[Data entries]
• • • • •
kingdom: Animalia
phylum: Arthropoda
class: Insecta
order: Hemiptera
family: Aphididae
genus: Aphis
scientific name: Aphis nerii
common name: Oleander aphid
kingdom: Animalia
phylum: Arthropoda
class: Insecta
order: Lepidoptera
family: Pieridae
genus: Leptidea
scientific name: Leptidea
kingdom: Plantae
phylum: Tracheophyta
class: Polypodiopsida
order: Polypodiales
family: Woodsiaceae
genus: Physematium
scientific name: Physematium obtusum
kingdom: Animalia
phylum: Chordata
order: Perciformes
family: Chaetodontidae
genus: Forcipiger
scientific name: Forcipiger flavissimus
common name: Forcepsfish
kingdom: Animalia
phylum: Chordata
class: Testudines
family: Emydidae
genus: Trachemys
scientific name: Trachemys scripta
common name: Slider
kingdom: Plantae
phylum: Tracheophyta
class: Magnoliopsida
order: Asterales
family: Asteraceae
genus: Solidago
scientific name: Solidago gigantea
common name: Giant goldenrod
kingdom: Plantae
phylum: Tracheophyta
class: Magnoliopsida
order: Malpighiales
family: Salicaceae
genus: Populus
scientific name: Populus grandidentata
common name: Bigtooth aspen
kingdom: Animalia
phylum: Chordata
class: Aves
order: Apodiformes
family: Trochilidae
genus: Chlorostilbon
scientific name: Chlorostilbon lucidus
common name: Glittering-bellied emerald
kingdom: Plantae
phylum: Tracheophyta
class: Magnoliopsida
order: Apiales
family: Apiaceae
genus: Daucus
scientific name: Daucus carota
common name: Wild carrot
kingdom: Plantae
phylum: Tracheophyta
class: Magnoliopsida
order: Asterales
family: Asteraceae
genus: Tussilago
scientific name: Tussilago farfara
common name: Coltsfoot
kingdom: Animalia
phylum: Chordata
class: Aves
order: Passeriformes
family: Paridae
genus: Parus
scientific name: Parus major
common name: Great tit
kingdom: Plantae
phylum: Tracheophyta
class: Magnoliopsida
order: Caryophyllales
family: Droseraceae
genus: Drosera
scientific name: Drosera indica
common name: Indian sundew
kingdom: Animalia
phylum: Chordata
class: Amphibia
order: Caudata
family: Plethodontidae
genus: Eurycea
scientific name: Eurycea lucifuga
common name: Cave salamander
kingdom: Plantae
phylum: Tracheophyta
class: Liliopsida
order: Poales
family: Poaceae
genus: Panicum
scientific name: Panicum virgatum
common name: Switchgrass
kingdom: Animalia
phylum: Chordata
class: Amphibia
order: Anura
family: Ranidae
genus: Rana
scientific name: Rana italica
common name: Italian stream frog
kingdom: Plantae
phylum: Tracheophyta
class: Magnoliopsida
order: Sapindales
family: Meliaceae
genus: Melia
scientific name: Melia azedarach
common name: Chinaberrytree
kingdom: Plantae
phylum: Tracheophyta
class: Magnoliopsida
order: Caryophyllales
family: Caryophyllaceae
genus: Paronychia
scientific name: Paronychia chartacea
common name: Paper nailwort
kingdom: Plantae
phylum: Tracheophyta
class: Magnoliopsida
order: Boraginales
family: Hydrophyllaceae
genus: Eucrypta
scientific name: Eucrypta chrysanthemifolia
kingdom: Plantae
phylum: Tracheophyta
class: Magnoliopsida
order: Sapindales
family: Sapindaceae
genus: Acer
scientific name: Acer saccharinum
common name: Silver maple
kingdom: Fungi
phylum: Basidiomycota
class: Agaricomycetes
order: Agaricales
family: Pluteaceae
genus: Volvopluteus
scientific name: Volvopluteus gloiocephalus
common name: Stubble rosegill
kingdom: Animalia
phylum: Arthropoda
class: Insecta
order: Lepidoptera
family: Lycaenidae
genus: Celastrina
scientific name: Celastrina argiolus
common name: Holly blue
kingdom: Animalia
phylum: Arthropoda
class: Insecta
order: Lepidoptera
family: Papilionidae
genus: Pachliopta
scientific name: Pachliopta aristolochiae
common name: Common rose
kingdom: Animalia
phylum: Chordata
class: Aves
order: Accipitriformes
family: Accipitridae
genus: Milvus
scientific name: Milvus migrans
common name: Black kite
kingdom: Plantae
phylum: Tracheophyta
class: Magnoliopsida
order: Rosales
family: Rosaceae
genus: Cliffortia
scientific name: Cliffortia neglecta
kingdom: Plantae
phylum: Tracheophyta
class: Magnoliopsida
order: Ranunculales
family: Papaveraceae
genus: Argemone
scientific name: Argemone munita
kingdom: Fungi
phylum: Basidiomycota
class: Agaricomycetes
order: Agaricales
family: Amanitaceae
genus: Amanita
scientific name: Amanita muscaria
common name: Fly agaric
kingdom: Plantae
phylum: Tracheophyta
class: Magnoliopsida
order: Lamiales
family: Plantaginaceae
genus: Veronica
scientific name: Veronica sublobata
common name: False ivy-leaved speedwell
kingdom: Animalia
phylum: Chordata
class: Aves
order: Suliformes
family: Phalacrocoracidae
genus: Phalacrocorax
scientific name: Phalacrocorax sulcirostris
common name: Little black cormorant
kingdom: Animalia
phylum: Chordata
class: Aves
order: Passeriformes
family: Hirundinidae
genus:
• • • • •
• [GIVEN PROBLEM]: Update the part of the records that opens with the line containing "scientific name: Trachemys scripta" and closes with the line containing "genus: Daucus" by replacing "common name" with "vernacular name" throughout. Leave everything else unchanged and give only those lines.

• [SOLUTION TO THE EXERCISE]:
scientific name: Trachemys scripta
vernacular name: Slider
kingdom: Plantae
phylum: Tracheophyta
class: Magnoliopsida
order: Asterales
family: Asteraceae
genus: Solidago
scientific name: Solidago gigantea
vernacular name: Giant goldenrod
kingdom: Plantae
phylum: Tracheophyta
class: Magnoliopsida
order: Malpighiales
family: Salicaceae
genus: Populus
scientific name: Populus grandidentata
vernacular name: Bigtooth aspen
kingdom: Animalia
phylum: Chordata
class: Aves
order: Apodiformes
family: Trochilidae
genus: Chlorostilbon
scientific name: Chlorostilbon lucidus
vernacular name: Glittering-bellied emerald
kingdom: Plantae
phylum: Tracheophyta
class: Magnoliopsida
order: Apiales
family: Apiaceae
genus: Daucus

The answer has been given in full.